TASK TO CARRY OUT: Output every one of the following lines verbatim, in their original order, without changing, merging, or omitting any characters.

(Beginning of ENTRIES SUPPLIED)

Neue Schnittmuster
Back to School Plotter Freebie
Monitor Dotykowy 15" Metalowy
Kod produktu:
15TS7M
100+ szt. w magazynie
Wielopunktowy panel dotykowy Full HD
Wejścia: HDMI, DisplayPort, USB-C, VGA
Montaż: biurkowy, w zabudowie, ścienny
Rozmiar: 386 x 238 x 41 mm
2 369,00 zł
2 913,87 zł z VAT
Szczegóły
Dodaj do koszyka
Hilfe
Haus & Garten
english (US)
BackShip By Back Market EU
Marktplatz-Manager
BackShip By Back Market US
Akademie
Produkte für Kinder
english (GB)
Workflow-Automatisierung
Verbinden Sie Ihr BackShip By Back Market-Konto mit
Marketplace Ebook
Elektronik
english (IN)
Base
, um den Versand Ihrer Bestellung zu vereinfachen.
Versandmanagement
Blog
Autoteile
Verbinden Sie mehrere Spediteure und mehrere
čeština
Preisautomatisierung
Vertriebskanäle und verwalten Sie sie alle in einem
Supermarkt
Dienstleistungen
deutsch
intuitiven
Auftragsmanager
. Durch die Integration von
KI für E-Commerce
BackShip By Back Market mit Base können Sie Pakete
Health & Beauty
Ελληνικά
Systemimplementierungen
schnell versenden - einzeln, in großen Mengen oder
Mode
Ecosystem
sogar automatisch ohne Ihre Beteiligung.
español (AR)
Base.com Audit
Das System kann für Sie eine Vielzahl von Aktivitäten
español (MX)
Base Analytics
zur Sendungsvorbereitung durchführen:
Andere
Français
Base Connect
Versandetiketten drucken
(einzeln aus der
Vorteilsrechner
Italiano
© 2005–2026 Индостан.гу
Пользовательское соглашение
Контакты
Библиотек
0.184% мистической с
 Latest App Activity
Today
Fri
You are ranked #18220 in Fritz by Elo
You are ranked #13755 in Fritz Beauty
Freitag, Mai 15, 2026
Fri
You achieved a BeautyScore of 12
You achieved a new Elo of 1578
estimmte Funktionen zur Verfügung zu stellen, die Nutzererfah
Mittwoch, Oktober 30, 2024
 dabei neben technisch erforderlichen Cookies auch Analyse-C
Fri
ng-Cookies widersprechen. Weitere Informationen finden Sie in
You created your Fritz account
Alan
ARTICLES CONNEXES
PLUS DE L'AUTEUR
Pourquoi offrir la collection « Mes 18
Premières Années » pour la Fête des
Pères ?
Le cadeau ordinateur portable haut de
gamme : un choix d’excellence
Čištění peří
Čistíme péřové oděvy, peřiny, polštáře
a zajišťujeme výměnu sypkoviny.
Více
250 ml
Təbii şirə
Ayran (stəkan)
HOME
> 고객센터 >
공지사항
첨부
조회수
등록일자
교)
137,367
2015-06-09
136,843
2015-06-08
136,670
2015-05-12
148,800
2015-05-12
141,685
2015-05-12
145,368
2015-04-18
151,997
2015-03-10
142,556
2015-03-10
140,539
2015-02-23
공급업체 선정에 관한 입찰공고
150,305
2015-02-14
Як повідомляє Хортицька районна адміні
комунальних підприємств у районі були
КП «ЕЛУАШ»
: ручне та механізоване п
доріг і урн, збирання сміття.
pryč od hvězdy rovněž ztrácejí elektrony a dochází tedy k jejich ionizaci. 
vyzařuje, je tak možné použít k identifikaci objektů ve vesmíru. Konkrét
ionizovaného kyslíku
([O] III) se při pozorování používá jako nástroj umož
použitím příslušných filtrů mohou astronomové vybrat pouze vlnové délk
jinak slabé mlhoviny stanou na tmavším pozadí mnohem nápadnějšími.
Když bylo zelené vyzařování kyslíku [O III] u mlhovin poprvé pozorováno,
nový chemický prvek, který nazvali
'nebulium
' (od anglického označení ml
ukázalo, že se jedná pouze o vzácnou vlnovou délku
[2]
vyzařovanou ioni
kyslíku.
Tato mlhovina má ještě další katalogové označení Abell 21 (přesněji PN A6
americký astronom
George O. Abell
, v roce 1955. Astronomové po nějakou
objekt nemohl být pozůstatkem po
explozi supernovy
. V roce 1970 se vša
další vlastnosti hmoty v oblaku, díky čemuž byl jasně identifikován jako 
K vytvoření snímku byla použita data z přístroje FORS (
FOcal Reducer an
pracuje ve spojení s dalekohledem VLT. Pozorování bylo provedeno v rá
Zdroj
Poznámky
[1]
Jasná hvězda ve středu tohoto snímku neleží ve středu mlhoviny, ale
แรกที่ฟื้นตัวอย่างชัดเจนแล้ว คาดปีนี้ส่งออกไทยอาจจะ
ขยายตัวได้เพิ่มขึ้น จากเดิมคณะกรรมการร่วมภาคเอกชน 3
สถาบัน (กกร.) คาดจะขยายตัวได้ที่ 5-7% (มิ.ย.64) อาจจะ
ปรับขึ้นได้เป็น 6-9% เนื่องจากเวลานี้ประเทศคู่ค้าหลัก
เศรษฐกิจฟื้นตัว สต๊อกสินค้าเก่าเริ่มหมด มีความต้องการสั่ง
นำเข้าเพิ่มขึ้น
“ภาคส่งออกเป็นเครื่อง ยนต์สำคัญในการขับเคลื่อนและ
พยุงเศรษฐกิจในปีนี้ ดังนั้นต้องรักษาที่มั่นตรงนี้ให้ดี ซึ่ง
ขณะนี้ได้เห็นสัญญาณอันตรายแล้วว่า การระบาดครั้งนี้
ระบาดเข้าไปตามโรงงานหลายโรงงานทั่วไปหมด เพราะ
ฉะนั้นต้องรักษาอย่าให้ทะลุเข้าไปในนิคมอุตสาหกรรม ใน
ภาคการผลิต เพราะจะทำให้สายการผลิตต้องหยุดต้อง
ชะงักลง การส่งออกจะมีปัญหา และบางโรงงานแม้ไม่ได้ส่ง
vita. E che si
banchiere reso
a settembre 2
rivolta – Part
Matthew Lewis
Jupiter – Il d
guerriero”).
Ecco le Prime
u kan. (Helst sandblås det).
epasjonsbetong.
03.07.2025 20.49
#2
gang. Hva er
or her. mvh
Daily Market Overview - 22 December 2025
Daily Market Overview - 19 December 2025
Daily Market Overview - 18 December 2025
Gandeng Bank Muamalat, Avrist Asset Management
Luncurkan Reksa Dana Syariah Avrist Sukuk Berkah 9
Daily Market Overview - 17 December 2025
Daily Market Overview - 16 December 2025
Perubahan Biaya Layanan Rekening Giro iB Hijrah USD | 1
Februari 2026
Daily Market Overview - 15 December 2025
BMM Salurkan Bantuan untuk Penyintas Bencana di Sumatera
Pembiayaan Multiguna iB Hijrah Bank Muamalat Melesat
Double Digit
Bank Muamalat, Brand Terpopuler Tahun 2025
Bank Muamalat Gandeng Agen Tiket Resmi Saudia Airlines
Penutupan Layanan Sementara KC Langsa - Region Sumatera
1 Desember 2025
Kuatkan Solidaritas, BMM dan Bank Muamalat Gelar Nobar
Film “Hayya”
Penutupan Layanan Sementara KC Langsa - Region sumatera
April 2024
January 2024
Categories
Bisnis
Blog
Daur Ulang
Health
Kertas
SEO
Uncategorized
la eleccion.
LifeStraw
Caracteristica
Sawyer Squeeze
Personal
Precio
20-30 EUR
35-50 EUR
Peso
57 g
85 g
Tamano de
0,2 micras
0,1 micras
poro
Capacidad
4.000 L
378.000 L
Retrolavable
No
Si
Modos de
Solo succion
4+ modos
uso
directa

(End of ENTRIES SUPPLIED)

WRITTEN REPLY:
Neue Schnittmuster
Back to School Plotter Freebie
Monitor Dotykowy 15" Metalowy
Kod produktu:
15TS7M
100+ szt. w magazynie
Wielopunktowy panel dotykowy Full HD
Wejścia: HDMI, DisplayPort, USB-C, VGA
Montaż: biurkowy, w zabudowie, ścienny
Rozmiar: 386 x 238 x 41 mm
2 369,00 zł
2 913,87 zł z VAT
Szczegóły
Dodaj do koszyka
Hilfe
Haus & Garten
english (US)
BackShip By Back Market EU
Marktplatz-Manager
BackShip By Back Market US
Akademie
Produkte für Kinder
english (GB)
Workflow-Automatisierung
Verbinden Sie Ihr BackShip By Back Market-Konto mit
Marketplace Ebook
Elektronik
english (IN)
Base
, um den Versand Ihrer Bestellung zu vereinfachen.
Versandmanagement
Blog
Autoteile
Verbinden Sie mehrere Spediteure und mehrere
čeština
Preisautomatisierung
Vertriebskanäle und verwalten Sie sie alle in einem
Supermarkt
Dienstleistungen
deutsch
intuitiven
Auftragsmanager
. Durch die Integration von
KI für E-Commerce
BackShip By Back Market mit Base können Sie Pakete
Health & Beauty
Ελληνικά
Systemimplementierungen
schnell versenden - einzeln, in großen Mengen oder
Mode
Ecosystem
sogar automatisch ohne Ihre Beteiligung.
español (AR)
Base.com Audit
Das System kann für Sie eine Vielzahl von Aktivitäten
español (MX)
Base Analytics
zur Sendungsvorbereitung durchführen:
Andere
Français
Base Connect
Versandetiketten drucken
(einzeln aus der
Vorteilsrechner
Italiano
© 2005–2026 Индостан.гу
Пользовательское соглашение
Контакты
Библиотек
0.184% мистической с
 Latest App Activity
Today
Fri
You are ranked #18220 in Fritz by Elo
You are ranked #13755 in Fritz Beauty
Freitag, Mai 15, 2026
Fri
You achieved a BeautyScore of 12
You achieved a new Elo of 1578
estimmte Funktionen zur Verfügung zu stellen, die Nutzererfah
Mittwoch, Oktober 30, 2024
 dabei neben technisch erforderlichen Cookies auch Analyse-C
Fri
ng-Cookies widersprechen. Weitere Informationen finden Sie in
You created your Fritz account
Alan
ARTICLES CONNEXES
PLUS DE L'AUTEUR
Pourquoi offrir la collection « Mes 18
Premières Années » pour la Fête des
Pères ?
Le cadeau ordinateur portable haut de
gamme : un choix d’excellence
Čištění peří
Čistíme péřové oděvy, peřiny, polštáře
a zajišťujeme výměnu sypkoviny.
Více
250 ml
Təbii şirə
Ayran (stəkan)
HOME
> 고객센터 >
공지사항
첨부
조회수
등록일자
교)
137,367
2015-06-09
136,843
2015-06-08
136,670
2015-05-12
148,800
2015-05-12
141,685
2015-05-12
145,368
2015-04-18
151,997
2015-03-10
142,556
2015-03-10
140,539
2015-02-23
공급업체 선정에 관한 입찰공고
150,305
2015-02-14
Як повідомляє Хортицька районна адміні
комунальних підприємств у районі були
КП «ЕЛУАШ»
: ручне та механізоване п
доріг і урн, збирання сміття.
pryč od hvězdy rovněž ztrácejí elektrony a dochází tedy k jejich ionizaci. 
vyzařuje, je tak možné použít k identifikaci objektů ve vesmíru. Konkrét
ionizovaného kyslíku
([O] III) se při pozorování používá jako nástroj umož
použitím příslušných filtrů mohou astronomové vybrat pouze vlnové délk
jinak slabé mlhoviny stanou na tmavším pozadí mnohem nápadnějšími.
Když bylo zelené vyzařování kyslíku [O III] u mlhovin poprvé pozorováno,
nový chemický prvek, který nazvali
'nebulium
' (od anglického označení ml
ukázalo, že se jedná pouze o vzácnou vlnovou délku
[2]
vyzařovanou ioni
kyslíku.
Tato mlhovina má ještě další katalogové označení Abell 21 (přesněji PN A6
americký astronom
George O. Abell
, v roce 1955. Astronomové po nějakou
objekt nemohl být pozůstatkem po
explozi supernovy
. V roce 1970 se vša
další vlastnosti hmoty v oblaku, díky čemuž byl jasně identifikován jako 
K vytvoření snímku byla použita data z přístroje FORS (
FOcal Reducer an
pracuje ve spojení s dalekohledem VLT. Pozorování bylo provedeno v rá
Zdroj
Poznámky
[1]
Jasná hvězda ve středu tohoto snímku neleží ve středu mlhoviny, ale
แรกที่ฟื้นตัวอย่างชัดเจนแล้ว คาดปีนี้ส่งออกไทยอาจจะ
ขยายตัวได้เพิ่มขึ้น จากเดิมคณะกรรมการร่วมภาคเอกชน 3
สถาบัน (กกร.) คาดจะขยายตัวได้ที่ 5-7% (มิ.ย.64) อาจจะ
ปรับขึ้นได้เป็น 6-9% เนื่องจากเวลานี้ประเทศคู่ค้าหลัก
เศรษฐกิจฟื้นตัว สต๊อกสินค้าเก่าเริ่มหมด มีความต้องการสั่ง
นำเข้าเพิ่มขึ้น
“ภาคส่งออกเป็นเครื่อง ยนต์สำคัญในการขับเคลื่อนและ
พยุงเศรษฐกิจในปีนี้ ดังนั้นต้องรักษาที่มั่นตรงนี้ให้ดี ซึ่ง
ขณะนี้ได้เห็นสัญญาณอันตรายแล้วว่า การระบาดครั้งนี้
ระบาดเข้าไปตามโรงงานหลายโรงงานทั่วไปหมด เพราะ
ฉะนั้นต้องรักษาอย่าให้ทะลุเข้าไปในนิคมอุตสาหกรรม ใน
ภาคการผลิต เพราะจะทำให้สายการผลิตต้องหยุดต้อง
ชะงักลง การส่งออกจะมีปัญหา และบางโรงงานแม้ไม่ได้ส่ง
vita. E che si
banchiere reso
a settembre 2
rivolta – Part
Matthew Lewis
Jupiter – Il d
guerriero”).
Ecco le Prime
u kan. (Helst sandblås det).
epasjonsbetong.
03.07.2025 20.49
#2
gang. Hva er
or her. mvh
Daily Market Overview - 22 December 2025
Daily Market Overview - 19 December 2025
Daily Market Overview - 18 December 2025
Gandeng Bank Muamalat, Avrist Asset Management
Luncurkan Reksa Dana Syariah Avrist Sukuk Berkah 9
Daily Market Overview - 17 December 2025
Daily Market Overview - 16 December 2025
Perubahan Biaya Layanan Rekening Giro iB Hijrah USD | 1
Februari 2026
Daily Market Overview - 15 December 2025
BMM Salurkan Bantuan untuk Penyintas Bencana di Sumatera
Pembiayaan Multiguna iB Hijrah Bank Muamalat Melesat
Double Digit
Bank Muamalat, Brand Terpopuler Tahun 2025
Bank Muamalat Gandeng Agen Tiket Resmi Saudia Airlines
Penutupan Layanan Sementara KC Langsa - Region Sumatera
1 Desember 2025
Kuatkan Solidaritas, BMM dan Bank Muamalat Gelar Nobar
Film “Hayya”
Penutupan Layanan Sementara KC Langsa - Region sumatera
April 2024
January 2024
Categories
Bisnis
Blog
Daur Ulang
Health
Kertas
SEO
Uncategorized
la eleccion.
LifeStraw
Caracteristica
Sawyer Squeeze
Personal
Precio
20-30 EUR
35-50 EUR
Peso
57 g
85 g
Tamano de
0,2 micras
0,1 micras
poro
Capacidad
4.000 L
378.000 L
Retrolavable
No
Si
Modos de
Solo succion
4+ modos
uso
directa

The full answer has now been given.